I also got error at 104000-th line.
If I simplify it then problem is next:
#this is good!
julia> CSV.readsplitline(IOBuffer("104652,\"Thanks \\ \",a"))
3-element Array{CSV.RawField,1}:
CSV.RawField("104652", false)
CSV.RawField("Thanks \\ ", true)
CSV.RawField("a", false)
#this is suspicios (I think that it is wrong if we like to interpret python's output)
julia> CSV.readsplitline(IOBuffer("104652,Thanks \\,a"))
2-element Array{CSV.RawField,1}:
CSV.RawField("104652", false)
CSV.RawField("Thanks \\,a", false)
# this one end with error
julia> CSV.readsplitline(IOBuffer("104652,\"Thanks \\\",a"))
ERROR: CSV.CSVError("EOF while trying to read the closing quote")
Stacktrace:
[1] readsplitline!(::Array{CSV.RawField,1}, ::Base.AbstractIOBuffer{Array{UInt8,1}}, ::UInt8, ::UInt8, ::UInt8, ::Base.AbstractIOBuffer{Array{UInt8,1}}) at /home/palo/.julia/v0.6/CSV/src/io.jl:114
[2] readsplitline(::Base.AbstractIOBuffer{Array{UInt8,1}}) at /home/palo/.julia/v0.6/CSV/src/io.jl:124
So it seems that escaping hack escape_double_quote
is not enough. We have to escape backspace before quote as well.
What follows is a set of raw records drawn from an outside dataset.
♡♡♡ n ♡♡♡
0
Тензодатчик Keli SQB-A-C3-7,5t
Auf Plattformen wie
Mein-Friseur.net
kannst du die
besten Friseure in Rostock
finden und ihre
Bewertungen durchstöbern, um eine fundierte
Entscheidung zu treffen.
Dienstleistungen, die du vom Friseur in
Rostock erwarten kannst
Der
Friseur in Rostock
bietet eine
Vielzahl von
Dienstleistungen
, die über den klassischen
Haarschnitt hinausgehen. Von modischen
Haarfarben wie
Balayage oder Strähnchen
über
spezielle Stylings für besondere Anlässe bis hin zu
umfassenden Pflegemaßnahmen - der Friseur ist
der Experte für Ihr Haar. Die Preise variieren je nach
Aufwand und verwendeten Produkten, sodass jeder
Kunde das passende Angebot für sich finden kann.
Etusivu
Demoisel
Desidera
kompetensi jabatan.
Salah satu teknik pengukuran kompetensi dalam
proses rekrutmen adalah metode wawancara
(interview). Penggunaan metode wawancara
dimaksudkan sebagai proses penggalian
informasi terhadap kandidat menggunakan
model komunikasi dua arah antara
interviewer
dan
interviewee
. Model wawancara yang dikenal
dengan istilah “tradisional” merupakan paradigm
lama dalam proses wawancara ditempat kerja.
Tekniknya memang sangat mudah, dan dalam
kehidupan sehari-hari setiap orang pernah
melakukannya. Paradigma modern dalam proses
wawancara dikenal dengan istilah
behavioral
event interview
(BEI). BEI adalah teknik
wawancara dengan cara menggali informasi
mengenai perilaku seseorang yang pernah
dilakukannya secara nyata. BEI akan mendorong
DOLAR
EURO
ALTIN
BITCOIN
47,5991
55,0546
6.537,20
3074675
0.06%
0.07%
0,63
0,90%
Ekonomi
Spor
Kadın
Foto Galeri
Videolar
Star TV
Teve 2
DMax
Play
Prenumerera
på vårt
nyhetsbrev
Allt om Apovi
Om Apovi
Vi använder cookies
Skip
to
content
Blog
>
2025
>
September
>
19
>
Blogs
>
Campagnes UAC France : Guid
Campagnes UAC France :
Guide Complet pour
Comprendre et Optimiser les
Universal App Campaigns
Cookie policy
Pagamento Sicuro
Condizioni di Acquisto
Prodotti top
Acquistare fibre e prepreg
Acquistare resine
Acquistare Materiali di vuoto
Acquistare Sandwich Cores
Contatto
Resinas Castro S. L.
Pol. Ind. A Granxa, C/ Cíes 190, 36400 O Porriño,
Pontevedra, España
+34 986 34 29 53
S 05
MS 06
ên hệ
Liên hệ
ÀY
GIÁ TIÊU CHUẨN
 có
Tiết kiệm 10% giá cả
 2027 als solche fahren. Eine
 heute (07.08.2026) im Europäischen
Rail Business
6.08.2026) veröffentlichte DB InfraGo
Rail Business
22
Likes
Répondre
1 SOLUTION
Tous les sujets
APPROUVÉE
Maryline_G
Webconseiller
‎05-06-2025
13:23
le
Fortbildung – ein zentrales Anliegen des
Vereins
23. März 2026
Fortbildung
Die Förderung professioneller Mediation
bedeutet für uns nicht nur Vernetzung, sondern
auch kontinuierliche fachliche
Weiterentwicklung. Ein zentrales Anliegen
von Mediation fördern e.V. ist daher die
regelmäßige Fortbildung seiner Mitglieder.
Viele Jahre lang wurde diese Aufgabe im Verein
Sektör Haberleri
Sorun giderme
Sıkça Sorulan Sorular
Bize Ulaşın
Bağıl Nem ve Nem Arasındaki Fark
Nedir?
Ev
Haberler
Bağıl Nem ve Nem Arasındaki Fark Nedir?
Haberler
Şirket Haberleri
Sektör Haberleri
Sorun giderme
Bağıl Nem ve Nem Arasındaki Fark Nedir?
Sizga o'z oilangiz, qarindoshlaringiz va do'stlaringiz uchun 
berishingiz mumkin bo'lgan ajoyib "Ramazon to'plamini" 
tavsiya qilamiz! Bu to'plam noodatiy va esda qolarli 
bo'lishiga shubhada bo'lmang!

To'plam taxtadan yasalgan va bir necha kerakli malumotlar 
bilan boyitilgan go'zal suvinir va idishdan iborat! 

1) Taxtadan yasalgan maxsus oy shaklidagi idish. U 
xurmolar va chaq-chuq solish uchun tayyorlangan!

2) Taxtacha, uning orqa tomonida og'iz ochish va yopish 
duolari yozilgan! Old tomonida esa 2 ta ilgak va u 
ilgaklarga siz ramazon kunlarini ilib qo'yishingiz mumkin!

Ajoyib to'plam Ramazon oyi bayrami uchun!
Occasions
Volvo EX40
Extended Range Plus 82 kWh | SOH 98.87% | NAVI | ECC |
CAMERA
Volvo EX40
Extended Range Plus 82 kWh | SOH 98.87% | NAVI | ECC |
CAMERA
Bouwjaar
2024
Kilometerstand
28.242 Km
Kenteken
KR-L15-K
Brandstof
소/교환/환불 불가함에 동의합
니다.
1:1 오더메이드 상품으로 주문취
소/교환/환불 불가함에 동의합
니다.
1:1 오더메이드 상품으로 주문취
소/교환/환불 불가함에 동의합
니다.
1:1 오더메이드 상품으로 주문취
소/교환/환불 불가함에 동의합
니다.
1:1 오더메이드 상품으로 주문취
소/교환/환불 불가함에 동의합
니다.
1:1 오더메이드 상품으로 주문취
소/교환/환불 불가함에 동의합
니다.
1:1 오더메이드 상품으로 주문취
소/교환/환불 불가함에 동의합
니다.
Next worked without error (I read and split all rows):
julia> escape_double_quote(s::String) = replace(s, "\"\"", "\\\"");
julia> escape_back_quote(s::String) = replace(s, "\\\"", "\\\\\"");
julia> esca(s::String) = escape_double_quote(escape_back_quote(s));
julia> f = open("output_bitcointalk_unicode.csv?dl=0");
julia> i=0;it="";spl=[];for i in 1:2_000_000 it=readline(f); spl=CSV.readsplitline(IOBuffer(esca(it))); eof(f) && break; end
julia> i
1063934
Warning! I am not sure that you will get good data using this escaping hack!